The other U.S. citizen was identified as Jonathan Litehead, the official at the office of Chechnya spokesman Sergei Yastrzhembsky said by telephone.
The gunmen opened fire on a column of vehicles near the town of Stary Atagi Tuesday, some 12 miles south of the regional capital Grozny.
``The first managed to escape from the shooting but Litehead was slightly wounded in the head, but only glancingly.
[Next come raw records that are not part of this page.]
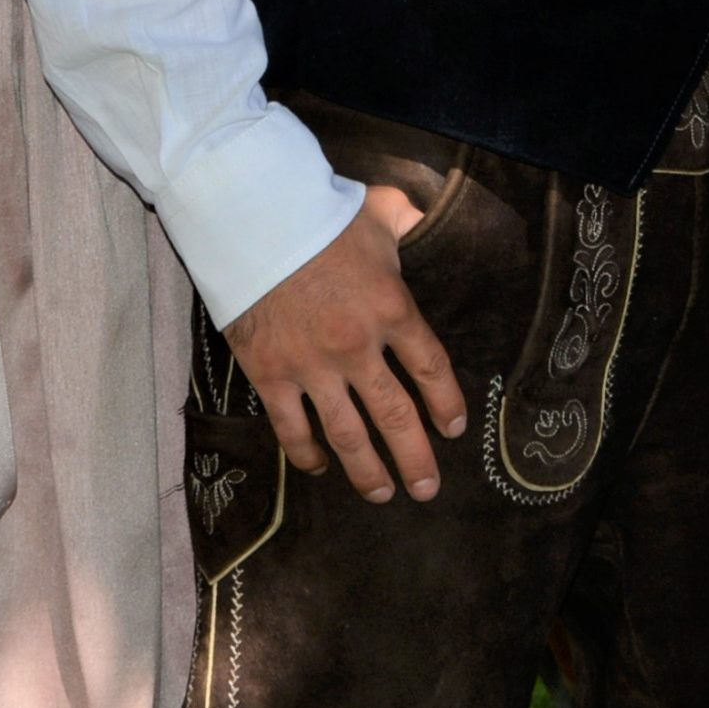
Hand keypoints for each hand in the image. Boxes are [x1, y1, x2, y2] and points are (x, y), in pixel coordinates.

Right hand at [223, 184, 467, 501]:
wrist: (253, 220)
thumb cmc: (320, 214)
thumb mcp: (379, 213)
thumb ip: (408, 223)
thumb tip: (425, 219)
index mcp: (394, 309)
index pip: (432, 369)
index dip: (446, 404)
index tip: (455, 430)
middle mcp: (359, 348)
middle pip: (396, 417)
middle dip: (416, 458)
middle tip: (427, 490)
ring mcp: (313, 367)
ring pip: (347, 435)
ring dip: (367, 471)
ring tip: (382, 494)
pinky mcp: (272, 376)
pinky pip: (292, 428)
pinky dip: (307, 454)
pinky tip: (320, 468)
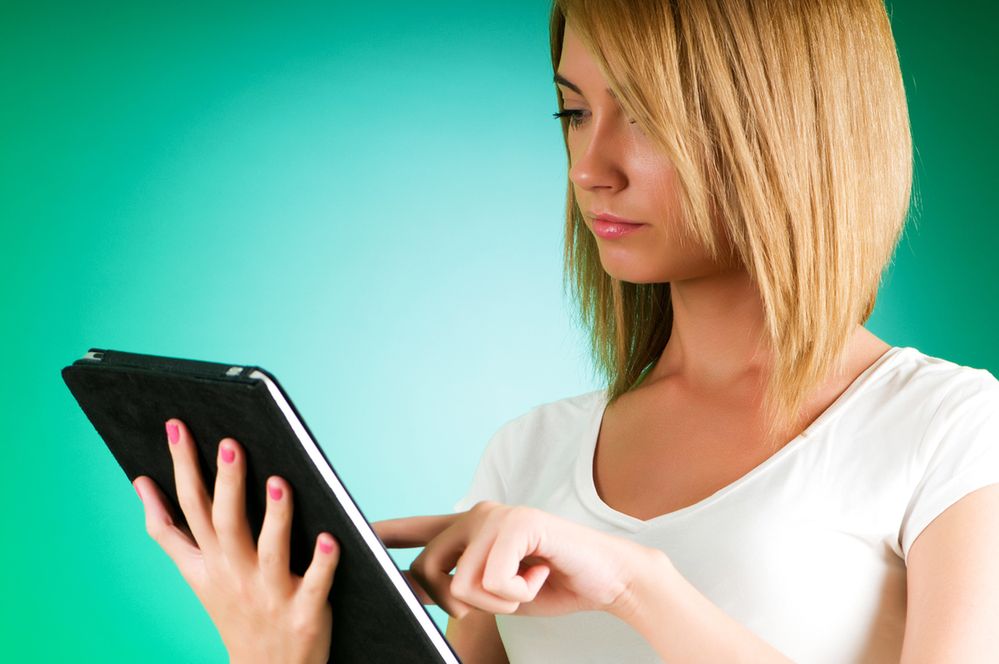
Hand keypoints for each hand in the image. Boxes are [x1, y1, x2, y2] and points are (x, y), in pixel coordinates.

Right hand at [133, 418, 338, 663]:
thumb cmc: (235, 609)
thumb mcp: (195, 574)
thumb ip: (170, 532)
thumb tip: (141, 485)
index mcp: (209, 561)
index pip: (191, 507)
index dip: (182, 466)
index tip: (178, 426)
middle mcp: (235, 574)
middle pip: (226, 523)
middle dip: (226, 484)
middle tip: (230, 444)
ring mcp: (270, 594)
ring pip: (270, 551)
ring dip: (275, 517)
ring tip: (278, 482)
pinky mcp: (305, 613)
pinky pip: (315, 585)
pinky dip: (322, 563)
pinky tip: (328, 537)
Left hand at [371, 500, 654, 619]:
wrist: (607, 578)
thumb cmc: (554, 584)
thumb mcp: (498, 592)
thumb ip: (461, 587)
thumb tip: (420, 593)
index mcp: (471, 529)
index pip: (418, 529)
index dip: (385, 533)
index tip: (353, 532)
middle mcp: (477, 514)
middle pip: (428, 571)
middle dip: (457, 602)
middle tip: (505, 597)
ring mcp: (496, 516)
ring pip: (461, 584)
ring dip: (500, 601)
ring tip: (529, 583)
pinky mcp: (516, 524)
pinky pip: (490, 581)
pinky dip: (518, 594)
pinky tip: (540, 576)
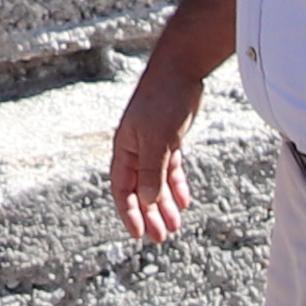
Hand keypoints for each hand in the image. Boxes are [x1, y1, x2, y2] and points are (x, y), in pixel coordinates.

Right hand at [109, 68, 204, 243]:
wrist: (181, 68)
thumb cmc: (163, 99)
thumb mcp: (157, 139)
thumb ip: (151, 171)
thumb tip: (146, 200)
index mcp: (125, 149)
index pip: (122, 189)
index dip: (129, 213)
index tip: (138, 234)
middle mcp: (136, 149)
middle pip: (140, 190)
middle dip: (150, 214)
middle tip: (161, 237)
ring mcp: (152, 144)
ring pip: (157, 182)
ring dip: (165, 204)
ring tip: (175, 226)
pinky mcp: (169, 138)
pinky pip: (170, 169)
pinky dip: (176, 185)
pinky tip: (183, 201)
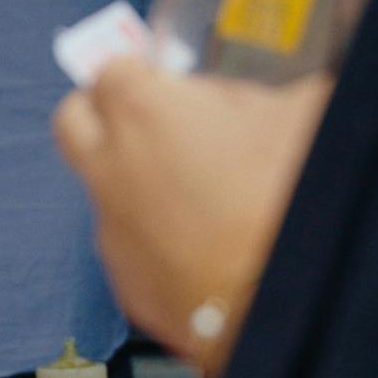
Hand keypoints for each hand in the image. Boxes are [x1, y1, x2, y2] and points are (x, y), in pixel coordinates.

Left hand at [52, 59, 331, 368]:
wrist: (299, 307)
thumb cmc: (297, 201)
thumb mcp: (304, 115)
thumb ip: (256, 97)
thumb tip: (247, 100)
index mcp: (142, 112)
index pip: (112, 69)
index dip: (144, 74)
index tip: (172, 84)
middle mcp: (109, 168)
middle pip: (73, 120)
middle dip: (104, 115)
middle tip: (151, 123)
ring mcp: (112, 230)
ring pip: (103, 190)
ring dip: (136, 185)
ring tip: (202, 199)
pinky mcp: (128, 285)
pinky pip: (132, 248)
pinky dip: (156, 242)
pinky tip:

His life is not threatened,'' the official said.
``But the second car with Gluck Kenny and three accompanying Chechens was seized and he was taken off in some unknown direction,'' the official added.
The U.S. embassy in Moscow had no immediate comment.
A spate of kidnappings, including the eventual beheading of four workers for a British telecommunications firm, was one of the reasons Russia launched a campaign against Chechen separatists in 1999, its second in three years.
Russia's senior commander in the region, Lieutenant-General Ivan Babichev, said a search for the kidnapped American had been launched.
``The republic's security forces and special services have begun an active operation to find this foreigner who has been seized,'' Interfax news agency quoted him as saying.
``In the near future we will probably get a ransom demand or the criminals will demand some kind of guarantee for themselves in exchange for the life and freedom of the American citizen,'' he added.
Babichev said the Americans had been traveling in Chechnya without military permission and without an escort, and said the aid group itself bore some of the blame for the incident.
Babichev could not confirm other Russian news agency reports that the men who had seized the American belonged to a group of rebels under the command of a field commander named as Akhmadov.
Most of the region is under Russian control but fighting still takes place, even in Grozny, which Russia seized almost one year ago.
The mountainous south of the region remains particularly difficult for Russia to control as it is the rebels' main stronghold.
The kidnappings were a scourge which the leader of Chechnya before the Russian campaign, Aslan Maskhadov, failed to stop.
Foreigners as well as local residents were seized and many were freed in the wake of the Russian forces' advance through the region in late 1999 and the first half of 2000.